Intellectual Property Agency of Armenia

Patents agency overview
- Formed: January 1992; 34 years ago
- Jurisdiction: Armenia
- Headquarters: Republic Square, Government House 3, Yerevan
- Patents agency executive: Kristine Hambaryan, Head of Agency;
- Parent Patents agency: Ministry of Economy
- Website: www.aipa.am/en/

= Intellectual Property Agency of Armenia =

The Intellectual Property Agency of Armenia (AIPA) (Հայաստանի մտավոր սեփականության գործակալություն) is the patent office of Armenia. The agency works under the supervision of the Ministry of Economy of Armenia and is tasked with granting patent and IP address protections, trademarks, and copyrights for objects of industrial property, inventions and usage patterns, industrial design, and commercial and service marks, among others.

== History ==
The Intellectual Property Agency of Armenia was founded in January 1992. At present, the legal field of intellectual property is regulated by laws and legal acts, as well as, the international agreements of the Government of Armenia. The head of the agency is Kristine Hambaryan.

== International cooperation ==
Since 1993, Armenia is a member of the World Intellectual Property Organization (WIPO). Armenia signed the Eurasian Patent Convention (EAPC) in September 1994 and subsequently joined the Eurasian Patent Organization (EAPO) in November 1995. The AIPA also cooperates with the European Patent Office (EPO), as well as, other international and regional structures and foreign offices.

In 2011, the Danish Patent and Trademark Office signed a cooperation contract with the AIPA.

On 18 November 2019, the Intellectual Property Agency of Armenia signed a Memorandum of Understanding with the South Korean Invention Promotion Association (KIPA). The memorandum stipulates that KIPA will share with AIPA its own intellectual property teaching programs.

> _Source excerpt_:

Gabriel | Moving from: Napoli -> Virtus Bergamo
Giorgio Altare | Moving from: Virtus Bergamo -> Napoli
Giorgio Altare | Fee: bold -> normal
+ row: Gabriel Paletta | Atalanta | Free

> _Exercise instructions_:
[1] Answer these questions using the article on the Intellectual Property Agency of Armenia:
(a) Which ministry supervises the agency?
(b) In what month and year did Armenia sign the Eurasian Patent Convention?
(c) Which office signed a cooperation contract with the agency in 2011?
[2] Write out the passage of the article on the Intellectual Property Agency of Armenia from "On 18 November" to "property teaching programs.".
The data plays no part in this work.

> _Exercise solutions_:
[1]
(a) The Ministry of Economy of Armenia
(b) September 1994
(c) The Danish Patent and Trademark Office

[2]
On 18 November 2019, the Intellectual Property Agency of Armenia signed a Memorandum of Understanding with the South Korean Invention Promotion Association (KIPA). The memorandum stipulates that KIPA will share with AIPA its own intellectual property teaching programs.